--- TASK PROMPT ---
Write out every line of the material as it stands, apart from the pictures.

--- LISTED RECORDS ---
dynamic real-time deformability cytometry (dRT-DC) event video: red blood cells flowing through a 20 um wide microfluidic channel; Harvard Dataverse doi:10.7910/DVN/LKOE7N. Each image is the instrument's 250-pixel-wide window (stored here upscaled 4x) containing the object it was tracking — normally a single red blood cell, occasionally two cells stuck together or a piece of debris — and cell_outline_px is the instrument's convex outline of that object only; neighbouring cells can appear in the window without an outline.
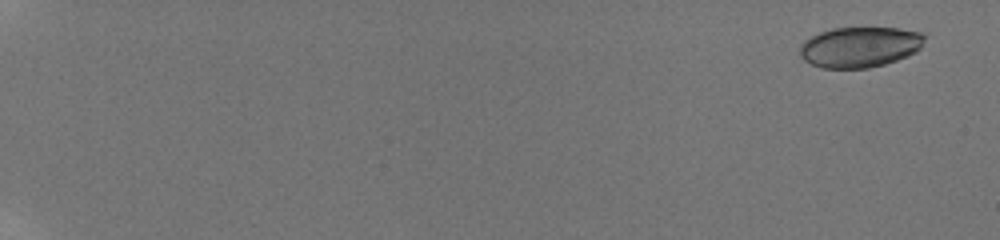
{"species": "human", "species_latin": "Homo sapiens", "temperature_condition": "room temperature", "stored_images_in_passage": 10, "camera_frame_rate_fps": 3000, "um_per_image_px": 0.085, "donor": {"sex": "male"}, "frame": {"image": 1, "passage_image": 2, "time_ms": 1.0, "image_size_px": [1000, 240], "cell_outline_px": [[928, 32], [920, 48], [916, 52], [908, 56], [884, 64], [868, 68], [824, 68], [812, 64], [804, 60], [800, 56], [800, 44], [804, 40], [820, 32], [832, 28], [900, 28]], "centroid_in_image_um": [73.12, 3.98], "position_along_channel_um": 11.9, "area_um2": 29.71}}
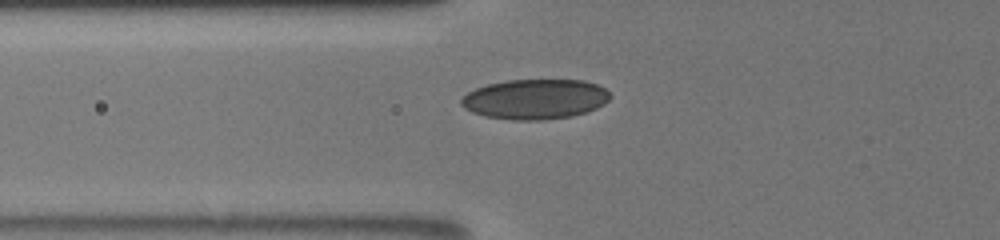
{"frame": {"image": 2, "passage_image": 9, "time_ms": 8.667, "image_size_px": [1000, 240], "cell_outline_px": [[612, 96], [604, 104], [588, 112], [572, 116], [540, 120], [512, 120], [484, 116], [472, 112], [464, 108], [460, 104], [460, 100], [468, 92], [476, 88], [488, 84], [504, 80], [584, 80], [596, 84], [604, 88]], "centroid_in_image_um": [45.48, 8.43], "position_along_channel_um": 80.3, "area_um2": 34.85}}
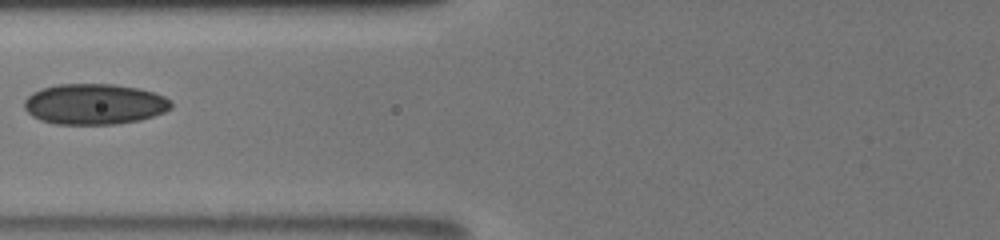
{"frame": {"image": 3, "passage_image": 10, "time_ms": 9.667, "image_size_px": [1000, 240], "cell_outline_px": [[172, 108], [164, 112], [140, 120], [116, 124], [56, 124], [40, 120], [32, 116], [24, 108], [24, 100], [32, 92], [40, 88], [56, 84], [112, 84], [140, 88], [164, 96], [172, 104]], "centroid_in_image_um": [8.0, 8.84], "position_along_channel_um": 117.8, "area_um2": 34.97}}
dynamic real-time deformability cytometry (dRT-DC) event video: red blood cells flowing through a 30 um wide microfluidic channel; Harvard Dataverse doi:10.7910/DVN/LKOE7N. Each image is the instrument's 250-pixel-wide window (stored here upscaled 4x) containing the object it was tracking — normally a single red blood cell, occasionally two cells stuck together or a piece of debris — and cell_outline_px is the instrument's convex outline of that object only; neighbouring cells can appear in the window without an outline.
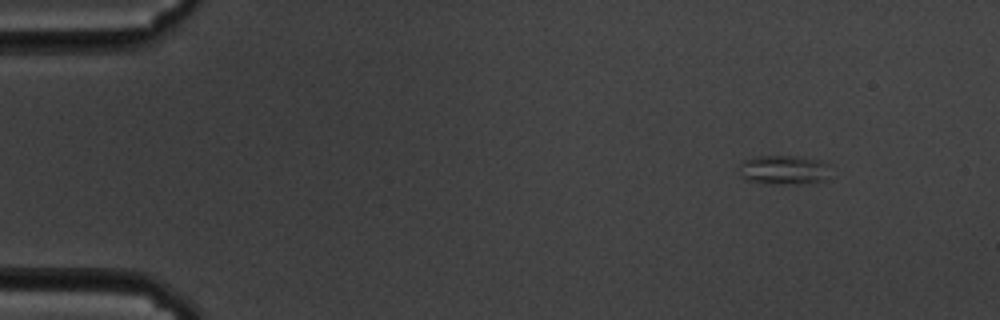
{"species": "common noctule bat (a hibernating species)", "species_latin": "Nyctalus noctula", "temperature_condition": "cold", "stored_images_in_passage": 53, "camera_frame_rate_fps": 3000, "um_per_image_px": 0.085, "animal": {"sex": "male", "body_mass_g": 19.5, "forearm_length_mm": 54.6}, "frame": {"image": 1, "passage_image": 1, "time_ms": 0.0, "image_size_px": [1000, 320], "cell_outline_px": [[828, 164], [824, 180], [800, 184], [764, 184], [748, 180], [744, 176], [740, 164], [744, 160], [756, 156], [796, 156], [820, 160]], "centroid_in_image_um": [66.61, 14.44], "position_along_channel_um": 18.4, "area_um2": 15.26}}
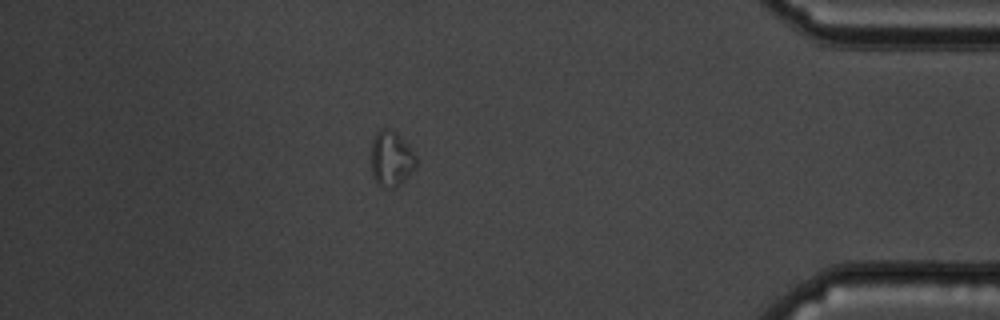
{"frame": {"image": 2, "passage_image": 46, "time_ms": 15.0, "image_size_px": [1000, 320], "cell_outline_px": [[416, 164], [404, 180], [396, 188], [384, 188], [372, 176], [372, 140], [376, 132], [380, 128], [388, 128], [396, 132], [400, 136], [416, 156]], "centroid_in_image_um": [33.23, 13.48], "position_along_channel_um": 402.0, "area_um2": 14.28}}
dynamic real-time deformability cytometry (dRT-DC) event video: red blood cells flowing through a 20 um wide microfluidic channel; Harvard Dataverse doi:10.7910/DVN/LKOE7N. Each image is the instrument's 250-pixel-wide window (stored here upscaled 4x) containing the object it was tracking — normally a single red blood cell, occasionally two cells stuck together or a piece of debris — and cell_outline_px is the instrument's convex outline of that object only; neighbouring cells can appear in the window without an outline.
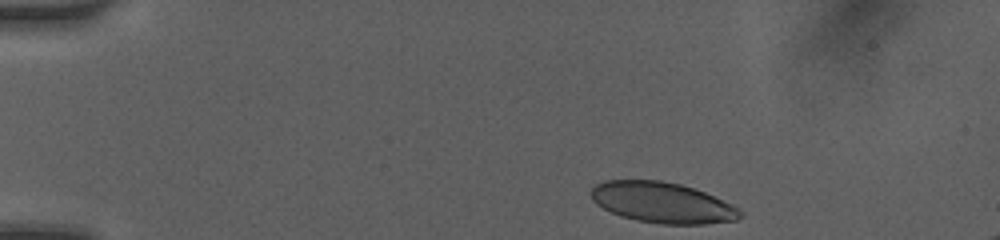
{"species": "human", "species_latin": "Homo sapiens", "temperature_condition": "room temperature", "stored_images_in_passage": 12, "camera_frame_rate_fps": 3000, "um_per_image_px": 0.085, "donor": {"sex": "female"}, "frame": {"image": 1, "passage_image": 1, "time_ms": 0.0, "image_size_px": [1000, 240], "cell_outline_px": [[744, 212], [736, 220], [704, 224], [660, 224], [636, 220], [620, 216], [596, 204], [592, 200], [588, 192], [596, 184], [604, 180], [660, 180], [680, 184], [704, 192], [732, 204], [740, 208]], "centroid_in_image_um": [56.27, 17.22], "position_along_channel_um": 28.7, "area_um2": 35.49}}
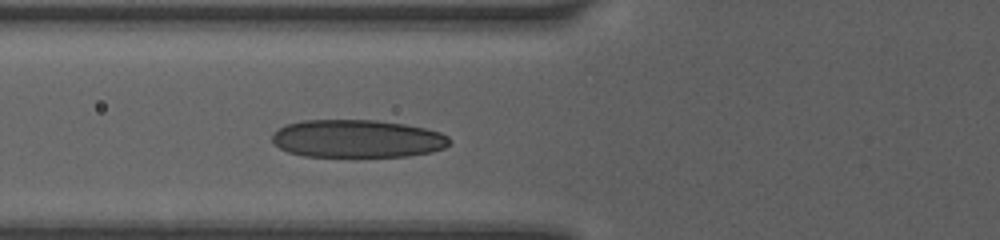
{"frame": {"image": 2, "passage_image": 9, "time_ms": 3.667, "image_size_px": [1000, 240], "cell_outline_px": [[448, 144], [444, 148], [432, 152], [408, 156], [304, 156], [288, 152], [272, 144], [272, 132], [284, 124], [304, 120], [376, 120], [404, 124], [424, 128], [440, 132], [448, 136]], "centroid_in_image_um": [30.31, 11.78], "position_along_channel_um": 95.5, "area_um2": 39.25}}
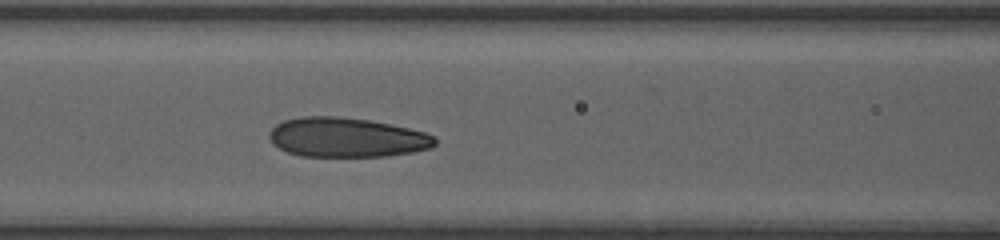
{"frame": {"image": 3, "passage_image": 12, "time_ms": 4.667, "image_size_px": [1000, 240], "cell_outline_px": [[436, 144], [432, 148], [412, 152], [388, 156], [300, 156], [288, 152], [272, 144], [268, 136], [272, 128], [276, 124], [284, 120], [300, 116], [340, 116], [368, 120], [408, 128], [424, 132], [432, 136], [436, 140]], "centroid_in_image_um": [29.44, 11.68], "position_along_channel_um": 137.2, "area_um2": 38.15}}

--- THE OUTPUT ---
dynamic real-time deformability cytometry (dRT-DC) event video: red blood cells flowing through a 20 um wide microfluidic channel; Harvard Dataverse doi:10.7910/DVN/LKOE7N. Each image is the instrument's 250-pixel-wide window (stored here upscaled 4x) containing the object it was tracking — normally a single red blood cell, occasionally two cells stuck together or a piece of debris — and cell_outline_px is the instrument's convex outline of that object only; neighbouring cells can appear in the window without an outline.
{"species": "human", "species_latin": "Homo sapiens", "temperature_condition": "room temperature", "stored_images_in_passage": 10, "camera_frame_rate_fps": 3000, "um_per_image_px": 0.085, "donor": {"sex": "male"}, "frame": {"image": 1, "passage_image": 2, "time_ms": 1.0, "image_size_px": [1000, 240], "cell_outline_px": [[928, 32], [920, 48], [916, 52], [908, 56], [884, 64], [868, 68], [824, 68], [812, 64], [804, 60], [800, 56], [800, 44], [804, 40], [820, 32], [832, 28], [900, 28]], "centroid_in_image_um": [73.12, 3.98], "position_along_channel_um": 11.9, "area_um2": 29.71}}
{"frame": {"image": 2, "passage_image": 9, "time_ms": 8.667, "image_size_px": [1000, 240], "cell_outline_px": [[612, 96], [604, 104], [588, 112], [572, 116], [540, 120], [512, 120], [484, 116], [472, 112], [464, 108], [460, 104], [460, 100], [468, 92], [476, 88], [488, 84], [504, 80], [584, 80], [596, 84], [604, 88]], "centroid_in_image_um": [45.48, 8.43], "position_along_channel_um": 80.3, "area_um2": 34.85}}
{"frame": {"image": 3, "passage_image": 10, "time_ms": 9.667, "image_size_px": [1000, 240], "cell_outline_px": [[172, 108], [164, 112], [140, 120], [116, 124], [56, 124], [40, 120], [32, 116], [24, 108], [24, 100], [32, 92], [40, 88], [56, 84], [112, 84], [140, 88], [164, 96], [172, 104]], "centroid_in_image_um": [8.0, 8.84], "position_along_channel_um": 117.8, "area_um2": 34.97}}
dynamic real-time deformability cytometry (dRT-DC) event video: red blood cells flowing through a 30 um wide microfluidic channel; Harvard Dataverse doi:10.7910/DVN/LKOE7N. Each image is the instrument's 250-pixel-wide window (stored here upscaled 4x) containing the object it was tracking — normally a single red blood cell, occasionally two cells stuck together or a piece of debris — and cell_outline_px is the instrument's convex outline of that object only; neighbouring cells can appear in the window without an outline.
{"species": "common noctule bat (a hibernating species)", "species_latin": "Nyctalus noctula", "temperature_condition": "cold", "stored_images_in_passage": 53, "camera_frame_rate_fps": 3000, "um_per_image_px": 0.085, "animal": {"sex": "male", "body_mass_g": 19.5, "forearm_length_mm": 54.6}, "frame": {"image": 1, "passage_image": 1, "time_ms": 0.0, "image_size_px": [1000, 320], "cell_outline_px": [[828, 164], [824, 180], [800, 184], [764, 184], [748, 180], [744, 176], [740, 164], [744, 160], [756, 156], [796, 156], [820, 160]], "centroid_in_image_um": [66.61, 14.44], "position_along_channel_um": 18.4, "area_um2": 15.26}}
{"frame": {"image": 2, "passage_image": 46, "time_ms": 15.0, "image_size_px": [1000, 320], "cell_outline_px": [[416, 164], [404, 180], [396, 188], [384, 188], [372, 176], [372, 140], [376, 132], [380, 128], [388, 128], [396, 132], [400, 136], [416, 156]], "centroid_in_image_um": [33.23, 13.48], "position_along_channel_um": 402.0, "area_um2": 14.28}}
dynamic real-time deformability cytometry (dRT-DC) event video: red blood cells flowing through a 20 um wide microfluidic channel; Harvard Dataverse doi:10.7910/DVN/LKOE7N. Each image is the instrument's 250-pixel-wide window (stored here upscaled 4x) containing the object it was tracking — normally a single red blood cell, occasionally two cells stuck together or a piece of debris — and cell_outline_px is the instrument's convex outline of that object only; neighbouring cells can appear in the window without an outline.
{"species": "human", "species_latin": "Homo sapiens", "temperature_condition": "room temperature", "stored_images_in_passage": 12, "camera_frame_rate_fps": 3000, "um_per_image_px": 0.085, "donor": {"sex": "female"}, "frame": {"image": 1, "passage_image": 1, "time_ms": 0.0, "image_size_px": [1000, 240], "cell_outline_px": [[744, 212], [736, 220], [704, 224], [660, 224], [636, 220], [620, 216], [596, 204], [592, 200], [588, 192], [596, 184], [604, 180], [660, 180], [680, 184], [704, 192], [732, 204], [740, 208]], "centroid_in_image_um": [56.27, 17.22], "position_along_channel_um": 28.7, "area_um2": 35.49}}
{"frame": {"image": 2, "passage_image": 9, "time_ms": 3.667, "image_size_px": [1000, 240], "cell_outline_px": [[448, 144], [444, 148], [432, 152], [408, 156], [304, 156], [288, 152], [272, 144], [272, 132], [284, 124], [304, 120], [376, 120], [404, 124], [424, 128], [440, 132], [448, 136]], "centroid_in_image_um": [30.31, 11.78], "position_along_channel_um": 95.5, "area_um2": 39.25}}
{"frame": {"image": 3, "passage_image": 12, "time_ms": 4.667, "image_size_px": [1000, 240], "cell_outline_px": [[436, 144], [432, 148], [412, 152], [388, 156], [300, 156], [288, 152], [272, 144], [268, 136], [272, 128], [276, 124], [284, 120], [300, 116], [340, 116], [368, 120], [408, 128], [424, 132], [432, 136], [436, 140]], "centroid_in_image_um": [29.44, 11.68], "position_along_channel_um": 137.2, "area_um2": 38.15}}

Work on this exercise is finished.